- **Dataset**

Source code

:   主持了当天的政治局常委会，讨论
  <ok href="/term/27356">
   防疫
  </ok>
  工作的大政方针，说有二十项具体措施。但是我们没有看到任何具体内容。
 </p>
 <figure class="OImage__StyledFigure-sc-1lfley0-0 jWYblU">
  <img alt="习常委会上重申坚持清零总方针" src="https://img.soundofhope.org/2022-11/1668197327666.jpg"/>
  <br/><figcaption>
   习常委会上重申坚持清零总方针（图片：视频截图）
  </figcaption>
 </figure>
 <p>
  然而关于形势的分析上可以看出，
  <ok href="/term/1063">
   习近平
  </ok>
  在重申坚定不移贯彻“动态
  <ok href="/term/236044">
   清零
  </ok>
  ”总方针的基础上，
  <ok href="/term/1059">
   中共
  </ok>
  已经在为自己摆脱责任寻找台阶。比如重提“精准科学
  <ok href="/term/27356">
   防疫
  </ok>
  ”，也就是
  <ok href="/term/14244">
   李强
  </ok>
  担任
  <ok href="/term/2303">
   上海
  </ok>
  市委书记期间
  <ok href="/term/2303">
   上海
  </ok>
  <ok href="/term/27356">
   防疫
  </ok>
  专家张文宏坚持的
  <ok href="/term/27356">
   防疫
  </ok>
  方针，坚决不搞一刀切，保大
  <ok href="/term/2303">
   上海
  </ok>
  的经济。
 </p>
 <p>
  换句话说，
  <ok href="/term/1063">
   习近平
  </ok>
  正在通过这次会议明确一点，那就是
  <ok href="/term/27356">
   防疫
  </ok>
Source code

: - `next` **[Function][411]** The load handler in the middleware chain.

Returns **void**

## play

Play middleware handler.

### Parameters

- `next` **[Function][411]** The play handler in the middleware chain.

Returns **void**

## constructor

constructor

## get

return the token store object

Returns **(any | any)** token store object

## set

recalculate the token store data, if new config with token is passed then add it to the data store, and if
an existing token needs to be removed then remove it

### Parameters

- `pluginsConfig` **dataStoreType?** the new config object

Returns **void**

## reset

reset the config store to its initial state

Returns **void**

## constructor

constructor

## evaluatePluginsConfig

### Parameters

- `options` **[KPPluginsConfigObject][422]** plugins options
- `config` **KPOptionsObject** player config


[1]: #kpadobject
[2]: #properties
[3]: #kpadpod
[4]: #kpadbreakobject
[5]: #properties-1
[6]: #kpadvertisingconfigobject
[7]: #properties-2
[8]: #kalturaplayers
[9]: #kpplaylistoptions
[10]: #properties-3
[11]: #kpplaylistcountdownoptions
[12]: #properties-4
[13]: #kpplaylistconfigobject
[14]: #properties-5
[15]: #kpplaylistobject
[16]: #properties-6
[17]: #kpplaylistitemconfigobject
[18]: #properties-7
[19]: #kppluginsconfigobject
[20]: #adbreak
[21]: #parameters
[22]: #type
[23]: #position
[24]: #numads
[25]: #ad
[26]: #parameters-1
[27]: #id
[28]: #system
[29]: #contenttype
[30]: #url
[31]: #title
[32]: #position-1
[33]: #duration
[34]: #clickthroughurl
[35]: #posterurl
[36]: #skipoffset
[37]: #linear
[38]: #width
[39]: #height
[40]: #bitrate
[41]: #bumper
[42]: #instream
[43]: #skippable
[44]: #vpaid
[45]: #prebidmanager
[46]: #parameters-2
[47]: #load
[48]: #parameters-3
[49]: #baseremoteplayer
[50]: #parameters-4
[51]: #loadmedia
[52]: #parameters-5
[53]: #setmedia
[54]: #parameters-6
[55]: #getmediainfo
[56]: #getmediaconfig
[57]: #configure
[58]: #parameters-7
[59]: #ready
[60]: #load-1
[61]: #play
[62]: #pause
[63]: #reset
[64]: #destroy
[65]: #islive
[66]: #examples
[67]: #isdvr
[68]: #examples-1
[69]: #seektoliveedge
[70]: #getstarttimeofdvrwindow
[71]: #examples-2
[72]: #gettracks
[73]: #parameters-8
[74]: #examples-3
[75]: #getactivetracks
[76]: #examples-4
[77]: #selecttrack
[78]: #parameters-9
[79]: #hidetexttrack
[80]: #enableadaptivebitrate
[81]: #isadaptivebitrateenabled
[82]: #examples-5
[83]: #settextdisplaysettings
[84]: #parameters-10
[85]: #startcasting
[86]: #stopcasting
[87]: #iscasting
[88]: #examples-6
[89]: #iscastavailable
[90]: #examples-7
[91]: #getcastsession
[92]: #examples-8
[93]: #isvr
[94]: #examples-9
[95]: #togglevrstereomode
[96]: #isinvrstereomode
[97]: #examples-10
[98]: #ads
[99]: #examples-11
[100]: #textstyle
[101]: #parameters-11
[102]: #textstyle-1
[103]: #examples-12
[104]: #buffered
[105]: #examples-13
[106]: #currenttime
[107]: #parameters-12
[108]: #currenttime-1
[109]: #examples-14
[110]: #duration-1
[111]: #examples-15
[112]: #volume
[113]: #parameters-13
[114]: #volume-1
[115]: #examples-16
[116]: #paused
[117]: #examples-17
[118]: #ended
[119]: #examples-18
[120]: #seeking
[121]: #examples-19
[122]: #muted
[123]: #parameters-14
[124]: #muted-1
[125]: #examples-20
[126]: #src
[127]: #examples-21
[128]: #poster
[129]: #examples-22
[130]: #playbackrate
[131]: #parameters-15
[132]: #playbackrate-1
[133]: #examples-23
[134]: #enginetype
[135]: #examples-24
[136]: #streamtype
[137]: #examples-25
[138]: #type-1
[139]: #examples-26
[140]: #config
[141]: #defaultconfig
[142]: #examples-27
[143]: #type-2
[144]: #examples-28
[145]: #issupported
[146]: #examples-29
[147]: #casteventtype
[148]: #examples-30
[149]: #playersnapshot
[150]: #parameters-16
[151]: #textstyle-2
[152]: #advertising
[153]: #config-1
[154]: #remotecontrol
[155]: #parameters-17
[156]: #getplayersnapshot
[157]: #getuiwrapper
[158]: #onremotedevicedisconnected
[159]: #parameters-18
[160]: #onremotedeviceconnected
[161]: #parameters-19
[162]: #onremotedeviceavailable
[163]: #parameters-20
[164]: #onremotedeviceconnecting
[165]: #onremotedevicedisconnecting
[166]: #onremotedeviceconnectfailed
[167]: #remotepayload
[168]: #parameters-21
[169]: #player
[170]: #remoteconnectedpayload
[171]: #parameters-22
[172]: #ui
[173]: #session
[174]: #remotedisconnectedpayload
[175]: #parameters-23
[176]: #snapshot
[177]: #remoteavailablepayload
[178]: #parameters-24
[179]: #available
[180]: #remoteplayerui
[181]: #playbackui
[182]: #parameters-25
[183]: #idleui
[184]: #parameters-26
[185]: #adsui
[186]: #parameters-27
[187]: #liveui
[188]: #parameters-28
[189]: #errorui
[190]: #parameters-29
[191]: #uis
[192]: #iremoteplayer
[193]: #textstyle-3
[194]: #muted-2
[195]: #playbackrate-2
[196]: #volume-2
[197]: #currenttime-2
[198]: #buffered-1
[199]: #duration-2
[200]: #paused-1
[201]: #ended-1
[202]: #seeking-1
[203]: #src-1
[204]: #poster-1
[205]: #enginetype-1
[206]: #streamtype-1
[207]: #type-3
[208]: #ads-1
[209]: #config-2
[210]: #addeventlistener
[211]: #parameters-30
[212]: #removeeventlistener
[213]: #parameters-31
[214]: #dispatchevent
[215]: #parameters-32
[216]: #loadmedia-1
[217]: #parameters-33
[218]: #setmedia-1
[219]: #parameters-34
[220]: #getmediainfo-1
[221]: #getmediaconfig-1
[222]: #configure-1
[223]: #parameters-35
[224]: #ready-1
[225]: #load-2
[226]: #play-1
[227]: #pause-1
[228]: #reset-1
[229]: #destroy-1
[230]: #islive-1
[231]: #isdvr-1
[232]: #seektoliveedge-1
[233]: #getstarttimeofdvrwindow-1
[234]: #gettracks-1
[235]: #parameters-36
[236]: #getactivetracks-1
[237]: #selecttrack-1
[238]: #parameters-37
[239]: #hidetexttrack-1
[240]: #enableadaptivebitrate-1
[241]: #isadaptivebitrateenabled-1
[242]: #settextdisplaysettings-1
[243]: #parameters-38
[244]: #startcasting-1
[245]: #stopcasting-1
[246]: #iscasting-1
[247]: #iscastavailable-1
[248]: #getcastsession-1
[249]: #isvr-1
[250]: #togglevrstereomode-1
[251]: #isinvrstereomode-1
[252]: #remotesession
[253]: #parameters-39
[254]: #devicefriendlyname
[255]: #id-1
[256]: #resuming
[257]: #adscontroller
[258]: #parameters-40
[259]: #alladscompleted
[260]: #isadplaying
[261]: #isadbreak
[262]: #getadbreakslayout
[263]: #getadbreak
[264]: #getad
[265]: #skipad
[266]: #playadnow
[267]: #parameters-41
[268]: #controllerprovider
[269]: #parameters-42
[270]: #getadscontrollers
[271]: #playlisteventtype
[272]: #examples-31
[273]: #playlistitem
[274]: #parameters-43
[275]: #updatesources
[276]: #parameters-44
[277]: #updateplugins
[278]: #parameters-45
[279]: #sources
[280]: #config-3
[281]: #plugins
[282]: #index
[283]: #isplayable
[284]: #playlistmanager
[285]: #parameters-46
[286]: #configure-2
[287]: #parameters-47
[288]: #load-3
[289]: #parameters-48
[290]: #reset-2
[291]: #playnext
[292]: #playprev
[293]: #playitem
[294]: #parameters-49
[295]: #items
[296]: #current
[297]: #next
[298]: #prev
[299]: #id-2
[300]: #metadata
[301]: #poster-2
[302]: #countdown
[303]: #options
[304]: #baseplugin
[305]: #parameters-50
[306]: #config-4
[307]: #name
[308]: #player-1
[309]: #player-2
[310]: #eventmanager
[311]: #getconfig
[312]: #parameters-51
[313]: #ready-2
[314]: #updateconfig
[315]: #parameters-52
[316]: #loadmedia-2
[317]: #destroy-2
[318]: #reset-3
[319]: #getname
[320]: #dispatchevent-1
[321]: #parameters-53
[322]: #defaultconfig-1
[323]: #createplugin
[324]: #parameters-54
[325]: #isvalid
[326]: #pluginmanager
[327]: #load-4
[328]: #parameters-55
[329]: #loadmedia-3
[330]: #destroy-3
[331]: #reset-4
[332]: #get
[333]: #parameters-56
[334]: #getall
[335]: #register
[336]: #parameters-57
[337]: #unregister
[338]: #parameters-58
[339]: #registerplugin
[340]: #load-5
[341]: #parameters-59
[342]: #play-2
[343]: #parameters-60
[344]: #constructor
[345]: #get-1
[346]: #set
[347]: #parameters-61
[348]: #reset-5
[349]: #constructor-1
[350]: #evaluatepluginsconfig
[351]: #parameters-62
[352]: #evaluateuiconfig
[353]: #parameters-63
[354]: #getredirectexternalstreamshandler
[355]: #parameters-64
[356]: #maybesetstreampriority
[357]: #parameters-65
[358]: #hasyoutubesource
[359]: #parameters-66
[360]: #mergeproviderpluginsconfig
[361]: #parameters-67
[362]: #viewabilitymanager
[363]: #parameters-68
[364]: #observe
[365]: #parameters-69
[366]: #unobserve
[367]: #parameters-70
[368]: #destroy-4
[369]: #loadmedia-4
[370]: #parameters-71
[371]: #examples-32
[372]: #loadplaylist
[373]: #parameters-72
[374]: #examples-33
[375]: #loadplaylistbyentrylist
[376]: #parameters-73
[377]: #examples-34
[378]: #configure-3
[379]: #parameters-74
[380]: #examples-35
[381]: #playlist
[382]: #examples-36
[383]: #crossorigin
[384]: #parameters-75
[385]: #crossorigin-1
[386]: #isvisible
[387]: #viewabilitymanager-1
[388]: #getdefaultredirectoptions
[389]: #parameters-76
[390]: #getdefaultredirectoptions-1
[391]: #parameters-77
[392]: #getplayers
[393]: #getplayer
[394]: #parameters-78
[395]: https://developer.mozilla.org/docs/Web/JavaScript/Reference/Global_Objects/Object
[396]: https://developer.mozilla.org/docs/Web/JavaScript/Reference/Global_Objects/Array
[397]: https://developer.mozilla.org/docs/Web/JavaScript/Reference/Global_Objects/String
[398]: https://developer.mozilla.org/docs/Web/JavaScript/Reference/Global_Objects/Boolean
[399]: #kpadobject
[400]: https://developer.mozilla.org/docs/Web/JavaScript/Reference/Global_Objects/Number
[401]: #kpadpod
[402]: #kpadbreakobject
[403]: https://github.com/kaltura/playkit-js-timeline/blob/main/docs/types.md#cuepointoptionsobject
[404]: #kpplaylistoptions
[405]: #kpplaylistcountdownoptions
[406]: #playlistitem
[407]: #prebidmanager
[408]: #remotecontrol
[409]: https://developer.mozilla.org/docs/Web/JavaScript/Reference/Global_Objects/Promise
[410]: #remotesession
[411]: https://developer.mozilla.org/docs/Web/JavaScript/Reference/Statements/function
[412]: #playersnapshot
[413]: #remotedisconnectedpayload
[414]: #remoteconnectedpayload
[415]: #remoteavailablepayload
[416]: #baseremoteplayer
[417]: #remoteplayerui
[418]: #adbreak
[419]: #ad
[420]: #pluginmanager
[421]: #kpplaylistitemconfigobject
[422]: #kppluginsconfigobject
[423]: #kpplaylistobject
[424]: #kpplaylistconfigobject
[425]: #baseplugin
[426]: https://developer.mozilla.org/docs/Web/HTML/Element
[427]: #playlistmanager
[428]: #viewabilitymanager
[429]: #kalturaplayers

- **Exercise brief**
Lines wanted from the listing above: the line with "[134]: #enginetype" up to and including the line with "[237]: #selecttrack-1". Please write them out exactly, adding nothing else.

- **Completed task**
[134]: #enginetype
[135]: #examples-24
[136]: #streamtype
[137]: #examples-25
[138]: #type-1
[139]: #examples-26
[140]: #config
[141]: #defaultconfig
[142]: #examples-27
[143]: #type-2
[144]: #examples-28
[145]: #issupported
[146]: #examples-29
[147]: #casteventtype
[148]: #examples-30
[149]: #playersnapshot
[150]: #parameters-16
[151]: #textstyle-2
[152]: #advertising
[153]: #config-1
[154]: #remotecontrol
[155]: #parameters-17
[156]: #getplayersnapshot
[157]: #getuiwrapper
[158]: #onremotedevicedisconnected
[159]: #parameters-18
[160]: #onremotedeviceconnected
[161]: #parameters-19
[162]: #onremotedeviceavailable
[163]: #parameters-20
[164]: #onremotedeviceconnecting
[165]: #onremotedevicedisconnecting
[166]: #onremotedeviceconnectfailed
[167]: #remotepayload
[168]: #parameters-21
[169]: #player
[170]: #remoteconnectedpayload
[171]: #parameters-22
[172]: #ui
[173]: #session
[174]: #remotedisconnectedpayload
[175]: #parameters-23
[176]: #snapshot
[177]: #remoteavailablepayload
[178]: #parameters-24
[179]: #available
[180]: #remoteplayerui
[181]: #playbackui
[182]: #parameters-25
[183]: #idleui
[184]: #parameters-26
[185]: #adsui
[186]: #parameters-27
[187]: #liveui
[188]: #parameters-28
[189]: #errorui
[190]: #parameters-29
[191]: #uis
[192]: #iremoteplayer
[193]: #textstyle-3
[194]: #muted-2
[195]: #playbackrate-2
[196]: #volume-2
[197]: #currenttime-2
[198]: #buffered-1
[199]: #duration-2
[200]: #paused-1
[201]: #ended-1
[202]: #seeking-1
[203]: #src-1
[204]: #poster-1
[205]: #enginetype-1
[206]: #streamtype-1
[207]: #type-3
[208]: #ads-1
[209]: #config-2
[210]: #addeventlistener
[211]: #parameters-30
[212]: #removeeventlistener
[213]: #parameters-31
[214]: #dispatchevent
[215]: #parameters-32
[216]: #loadmedia-1
[217]: #parameters-33
[218]: #setmedia-1
[219]: #parameters-34
[220]: #getmediainfo-1
[221]: #getmediaconfig-1
[222]: #configure-1
[223]: #parameters-35
[224]: #ready-1
[225]: #load-2
[226]: #play-1
[227]: #pause-1
[228]: #reset-1
[229]: #destroy-1
[230]: #islive-1
[231]: #isdvr-1
[232]: #seektoliveedge-1
[233]: #getstarttimeofdvrwindow-1
[234]: #gettracks-1
[235]: #parameters-36
[236]: #getactivetracks-1
[237]: #selecttrack-1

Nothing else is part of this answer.